3.11 References and Further Reading

There is a vast literature on search techniques in operations research, computer science, and AI. Search was seen early on as one of the foundations of AI. The AI literature emphasizes the use of heuristics in search.

Breadth-first search was invented by Moore [1959]. Lowest-cost-first search with multiple path pruning is one of the variants of Dijkstra’s algorithm [Dijkstra, 1959], and is also equivalent to A with a heuristic of zero. The A algorithm was developed by Hart et al. [1968]. The optimality of A is investigated by Dechter and Pearl [1985]. For a detailed analysis of heuristic search, see Pearl [1984].

Depth-first iterative deepening is described in Korf [1985]. Branch-and-bound search, developed in the operations research community, is described in Lawler and Wood [1966].

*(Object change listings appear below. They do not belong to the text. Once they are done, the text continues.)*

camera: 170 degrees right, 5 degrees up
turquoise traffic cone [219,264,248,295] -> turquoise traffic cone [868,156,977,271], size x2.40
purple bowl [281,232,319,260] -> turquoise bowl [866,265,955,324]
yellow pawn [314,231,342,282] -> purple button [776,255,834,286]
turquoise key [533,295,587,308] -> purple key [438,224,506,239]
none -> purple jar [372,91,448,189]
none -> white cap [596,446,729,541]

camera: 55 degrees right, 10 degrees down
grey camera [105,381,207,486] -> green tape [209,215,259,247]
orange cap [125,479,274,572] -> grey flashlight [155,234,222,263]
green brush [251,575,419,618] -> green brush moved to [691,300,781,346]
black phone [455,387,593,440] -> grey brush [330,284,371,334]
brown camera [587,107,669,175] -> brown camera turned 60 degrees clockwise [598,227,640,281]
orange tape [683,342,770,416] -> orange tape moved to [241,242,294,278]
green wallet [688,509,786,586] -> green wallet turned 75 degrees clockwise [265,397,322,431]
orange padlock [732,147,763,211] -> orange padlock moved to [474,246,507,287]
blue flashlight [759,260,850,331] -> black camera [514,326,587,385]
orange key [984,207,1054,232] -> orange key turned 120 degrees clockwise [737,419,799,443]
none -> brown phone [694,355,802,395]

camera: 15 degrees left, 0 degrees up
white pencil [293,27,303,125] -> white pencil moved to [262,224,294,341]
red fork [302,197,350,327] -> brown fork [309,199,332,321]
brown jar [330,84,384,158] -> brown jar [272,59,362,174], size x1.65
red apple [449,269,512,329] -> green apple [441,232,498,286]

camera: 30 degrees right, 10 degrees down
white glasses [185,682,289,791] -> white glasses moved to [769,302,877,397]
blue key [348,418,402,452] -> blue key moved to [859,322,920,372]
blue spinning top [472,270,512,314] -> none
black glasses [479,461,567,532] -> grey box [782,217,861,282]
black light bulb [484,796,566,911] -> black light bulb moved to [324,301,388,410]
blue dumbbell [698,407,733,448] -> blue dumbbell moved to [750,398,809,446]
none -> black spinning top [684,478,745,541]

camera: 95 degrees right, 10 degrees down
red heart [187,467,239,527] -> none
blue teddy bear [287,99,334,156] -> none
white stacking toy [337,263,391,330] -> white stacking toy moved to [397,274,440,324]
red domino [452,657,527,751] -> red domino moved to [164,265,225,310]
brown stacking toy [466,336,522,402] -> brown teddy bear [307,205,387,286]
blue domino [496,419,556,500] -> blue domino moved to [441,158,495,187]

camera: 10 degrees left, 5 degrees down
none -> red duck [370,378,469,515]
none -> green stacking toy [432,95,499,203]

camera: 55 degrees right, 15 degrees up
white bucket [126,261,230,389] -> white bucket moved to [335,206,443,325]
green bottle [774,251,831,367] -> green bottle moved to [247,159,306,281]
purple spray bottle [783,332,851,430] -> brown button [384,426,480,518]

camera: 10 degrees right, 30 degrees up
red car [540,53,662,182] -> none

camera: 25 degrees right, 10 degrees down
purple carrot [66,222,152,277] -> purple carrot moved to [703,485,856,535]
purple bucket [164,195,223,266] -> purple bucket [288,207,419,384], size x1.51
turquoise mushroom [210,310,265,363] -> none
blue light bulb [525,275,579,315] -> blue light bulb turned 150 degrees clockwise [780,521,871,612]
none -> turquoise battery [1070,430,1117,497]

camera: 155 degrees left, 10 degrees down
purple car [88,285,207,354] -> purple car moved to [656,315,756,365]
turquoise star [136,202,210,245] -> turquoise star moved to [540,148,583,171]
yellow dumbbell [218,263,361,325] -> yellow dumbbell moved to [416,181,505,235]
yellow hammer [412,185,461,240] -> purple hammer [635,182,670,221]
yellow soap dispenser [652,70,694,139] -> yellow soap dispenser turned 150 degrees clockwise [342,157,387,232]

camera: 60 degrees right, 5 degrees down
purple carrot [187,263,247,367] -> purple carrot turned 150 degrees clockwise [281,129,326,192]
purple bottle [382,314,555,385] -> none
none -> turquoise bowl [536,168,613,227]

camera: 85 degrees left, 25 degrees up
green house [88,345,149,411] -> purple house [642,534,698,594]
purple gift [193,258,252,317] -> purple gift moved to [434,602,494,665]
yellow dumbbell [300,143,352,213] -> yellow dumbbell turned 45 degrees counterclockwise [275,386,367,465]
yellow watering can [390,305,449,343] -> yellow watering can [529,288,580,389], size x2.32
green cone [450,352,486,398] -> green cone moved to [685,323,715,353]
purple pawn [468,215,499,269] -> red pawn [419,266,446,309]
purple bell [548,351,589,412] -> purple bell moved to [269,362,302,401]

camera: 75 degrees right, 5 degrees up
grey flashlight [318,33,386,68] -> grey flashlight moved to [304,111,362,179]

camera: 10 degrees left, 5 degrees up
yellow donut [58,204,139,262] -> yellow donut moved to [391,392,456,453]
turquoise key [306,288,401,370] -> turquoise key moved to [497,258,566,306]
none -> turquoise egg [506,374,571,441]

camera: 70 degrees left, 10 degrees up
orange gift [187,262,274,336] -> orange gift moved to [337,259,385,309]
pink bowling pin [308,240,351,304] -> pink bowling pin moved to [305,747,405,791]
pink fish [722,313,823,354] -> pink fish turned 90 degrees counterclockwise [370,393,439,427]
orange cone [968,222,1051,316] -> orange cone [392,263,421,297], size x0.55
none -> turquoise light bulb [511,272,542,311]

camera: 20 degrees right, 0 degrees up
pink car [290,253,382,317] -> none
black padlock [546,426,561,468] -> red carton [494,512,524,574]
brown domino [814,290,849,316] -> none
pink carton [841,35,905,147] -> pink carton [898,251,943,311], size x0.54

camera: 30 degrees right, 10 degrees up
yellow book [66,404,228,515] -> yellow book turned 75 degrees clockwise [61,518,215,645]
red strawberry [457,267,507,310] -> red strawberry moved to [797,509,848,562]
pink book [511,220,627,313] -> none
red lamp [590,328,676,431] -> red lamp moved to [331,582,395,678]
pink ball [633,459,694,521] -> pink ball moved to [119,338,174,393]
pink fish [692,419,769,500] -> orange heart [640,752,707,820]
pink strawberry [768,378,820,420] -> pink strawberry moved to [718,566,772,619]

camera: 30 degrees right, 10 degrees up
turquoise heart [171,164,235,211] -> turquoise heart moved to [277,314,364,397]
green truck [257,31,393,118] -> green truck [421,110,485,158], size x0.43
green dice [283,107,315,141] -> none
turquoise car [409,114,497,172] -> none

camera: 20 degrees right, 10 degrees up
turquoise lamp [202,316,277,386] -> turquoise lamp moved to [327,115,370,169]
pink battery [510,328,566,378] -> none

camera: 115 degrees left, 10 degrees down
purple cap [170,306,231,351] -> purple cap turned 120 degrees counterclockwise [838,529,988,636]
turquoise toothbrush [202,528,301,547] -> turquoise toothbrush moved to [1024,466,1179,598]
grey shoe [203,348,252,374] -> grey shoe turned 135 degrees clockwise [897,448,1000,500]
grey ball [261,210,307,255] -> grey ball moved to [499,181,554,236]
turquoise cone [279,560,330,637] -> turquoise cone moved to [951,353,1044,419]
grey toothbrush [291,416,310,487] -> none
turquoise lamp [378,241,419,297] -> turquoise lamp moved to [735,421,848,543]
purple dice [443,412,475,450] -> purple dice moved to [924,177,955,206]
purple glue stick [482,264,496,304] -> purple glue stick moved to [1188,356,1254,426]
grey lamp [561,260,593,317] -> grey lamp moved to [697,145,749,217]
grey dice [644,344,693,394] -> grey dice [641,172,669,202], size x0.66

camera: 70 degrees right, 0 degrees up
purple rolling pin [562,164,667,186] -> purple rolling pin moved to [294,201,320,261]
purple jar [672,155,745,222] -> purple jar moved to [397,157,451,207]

Dynamic programming is a general algorithm that will be used as a dual to search algorithms in other parts of this book. See Cormen et al. [2022] for more details on the general class of dynamic programming algorithms.

Bidirectional search was pioneered by Pohl [1971]. Chen et al. [2017] provide a bidirectional search algorithm with provable optimality.

The idea of using pattern databases as a source of heuristics for A search was proposed by Culberson and Schaeffer [1998] and further developed by Felner et al. [2004]. Minsky [1961] discussed islands and problem reduction.

Dolgov et al. [2010] and Delling et al. [2015] describe real-world route planning for autonomous vehicles and Bing maps, respectively.